=== PROVIDED INFORMATION ===

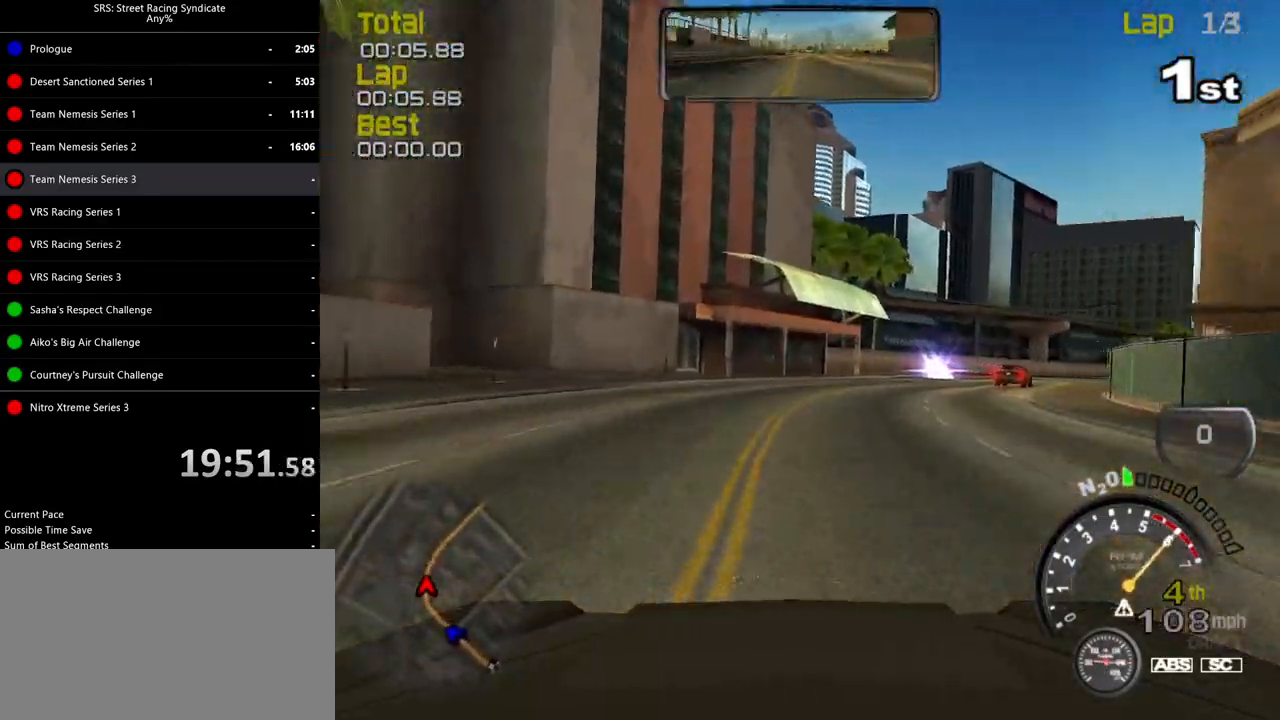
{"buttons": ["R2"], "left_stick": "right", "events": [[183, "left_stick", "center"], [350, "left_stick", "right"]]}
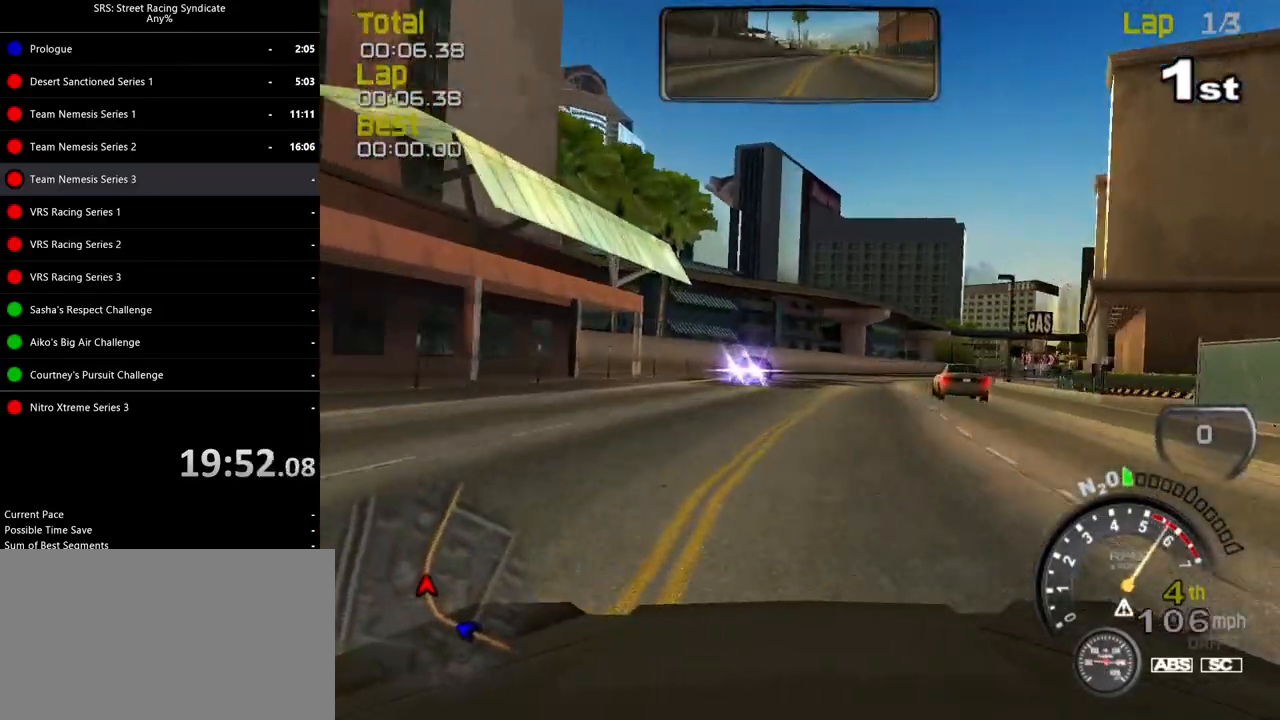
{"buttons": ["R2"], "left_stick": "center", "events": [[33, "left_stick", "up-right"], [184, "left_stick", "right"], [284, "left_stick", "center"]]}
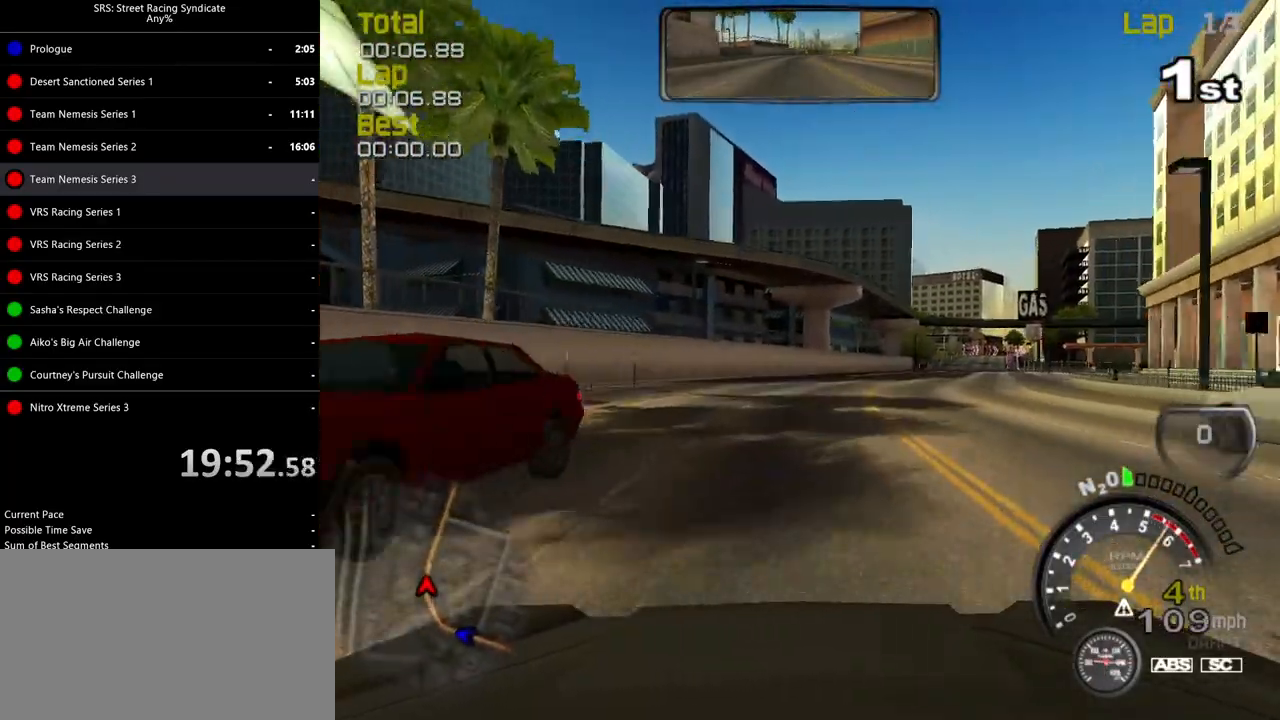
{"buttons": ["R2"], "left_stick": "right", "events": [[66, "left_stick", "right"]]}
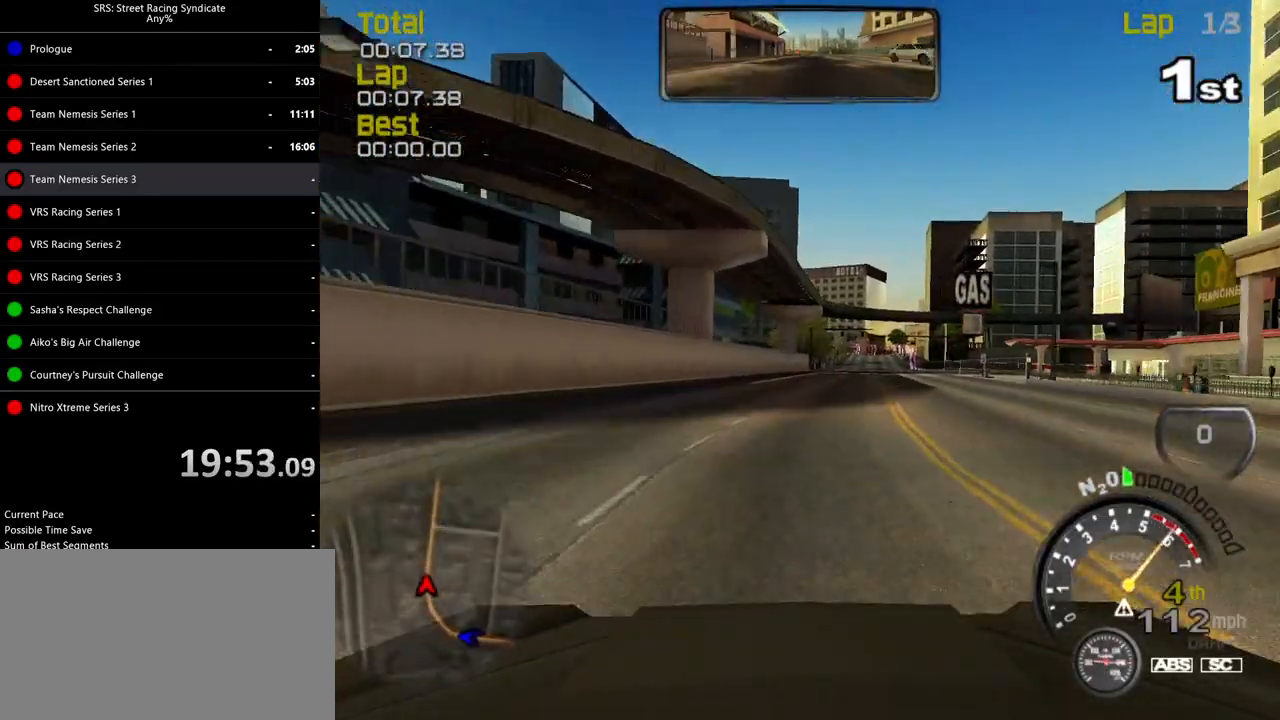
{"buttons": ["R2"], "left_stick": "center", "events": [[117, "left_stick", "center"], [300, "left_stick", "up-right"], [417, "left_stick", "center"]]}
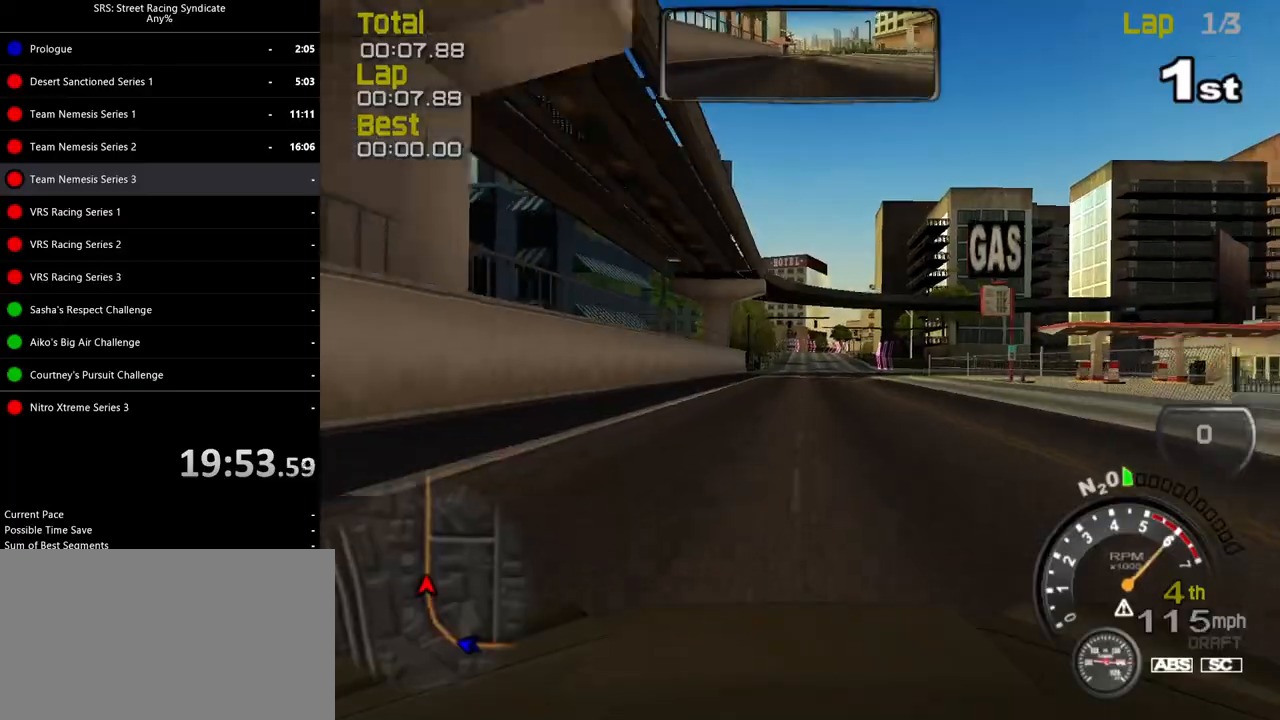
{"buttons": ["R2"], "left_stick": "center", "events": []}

===

* [EXERCISE DETAILS]: Exclude the pictures and transcribe all of the entries exactly.

* [FINAL ANSWER]:
{"buttons": ["R2"], "left_stick": "right", "events": [[183, "left_stick", "center"], [350, "left_stick", "right"]]}
{"buttons": ["R2"], "left_stick": "center", "events": [[33, "left_stick", "up-right"], [184, "left_stick", "right"], [284, "left_stick", "center"]]}
{"buttons": ["R2"], "left_stick": "right", "events": [[66, "left_stick", "right"]]}
{"buttons": ["R2"], "left_stick": "center", "events": [[117, "left_stick", "center"], [300, "left_stick", "up-right"], [417, "left_stick", "center"]]}
{"buttons": ["R2"], "left_stick": "center", "events": []}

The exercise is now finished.